• _Aim_
Print the lines below verbatim, from the line containing "Time on this clock? answer like 4:16" through the last line, both included. Leave the pictures out of your output.

• _Listed entries_

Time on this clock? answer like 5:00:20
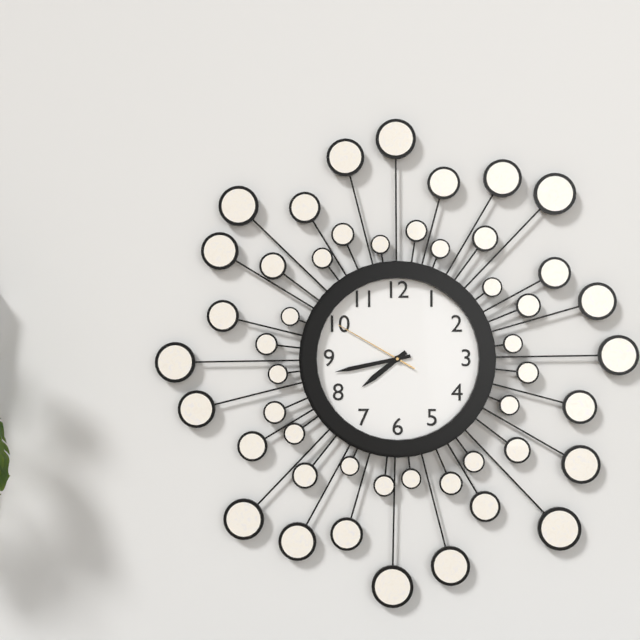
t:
7:43:50
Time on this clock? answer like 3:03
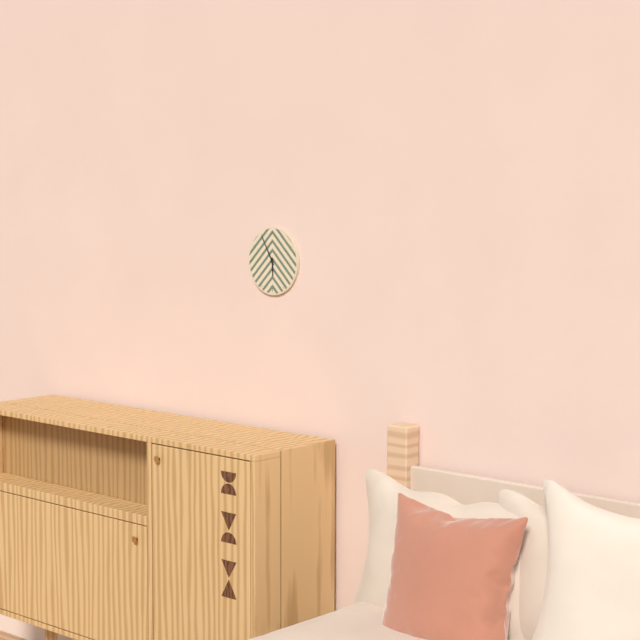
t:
5:55
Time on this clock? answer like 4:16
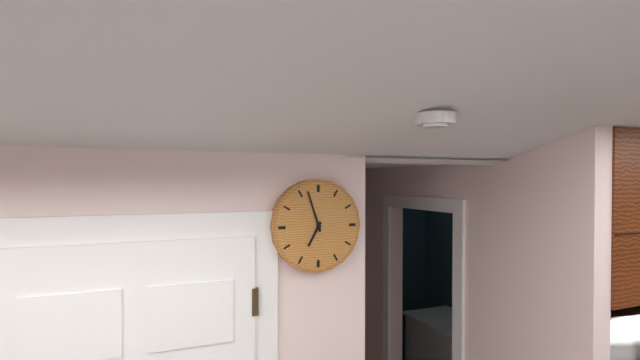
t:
6:57
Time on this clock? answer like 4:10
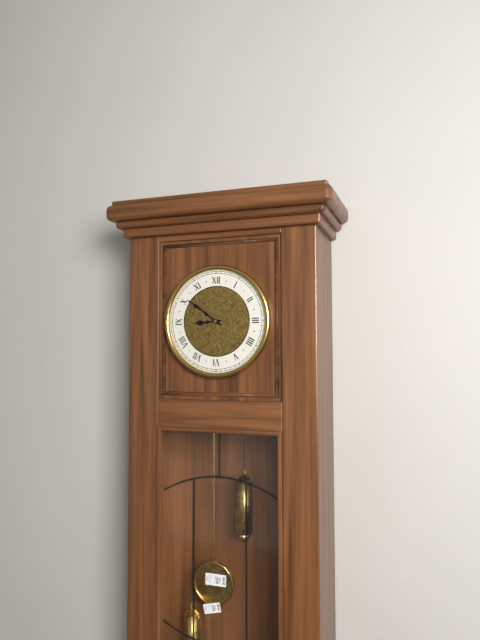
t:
8:51
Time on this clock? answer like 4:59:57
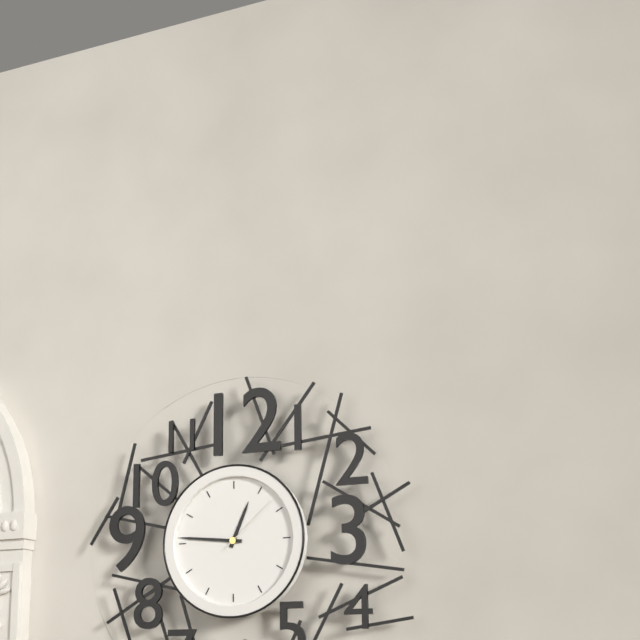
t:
12:46:08
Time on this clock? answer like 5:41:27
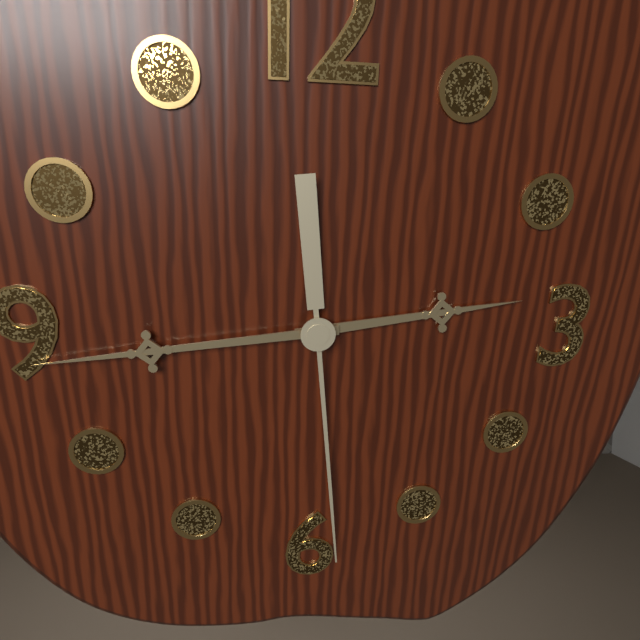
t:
2:44:29
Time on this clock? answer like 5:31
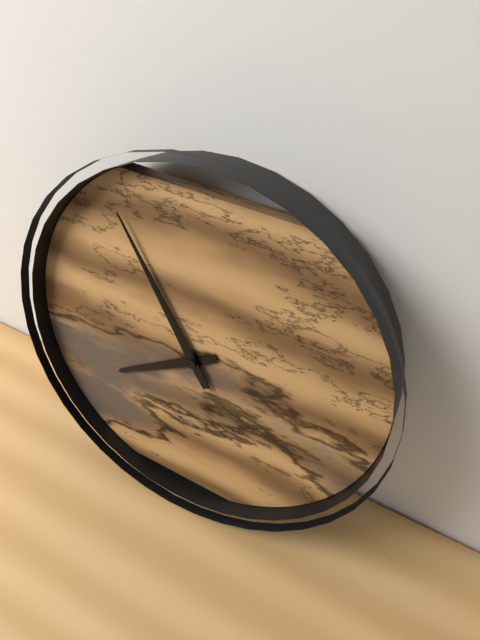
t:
7:54
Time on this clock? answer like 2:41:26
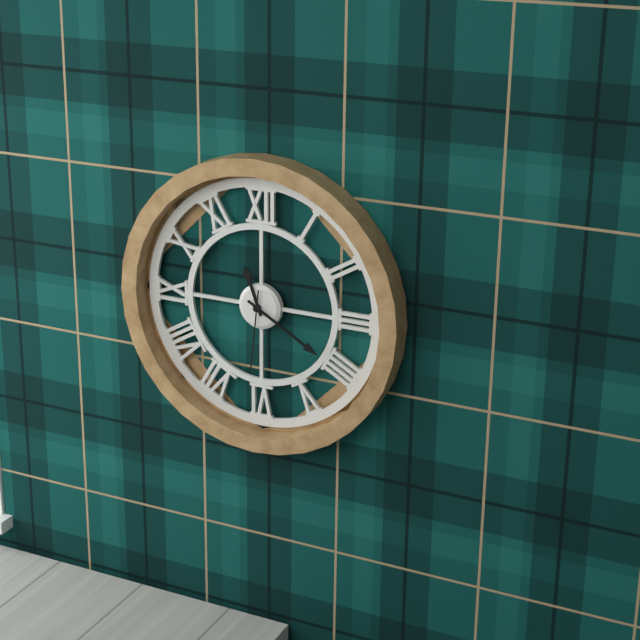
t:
11:20:31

• _Correct output_
Time on this clock? answer like 4:16
t:
6:57
Time on this clock? answer like 4:10
t:
8:51
Time on this clock? answer like 4:59:57
t:
12:46:08
Time on this clock? answer like 5:41:27
t:
2:44:29
Time on this clock? answer like 5:31
t:
7:54
Time on this clock? answer like 2:41:26
t:
11:20:31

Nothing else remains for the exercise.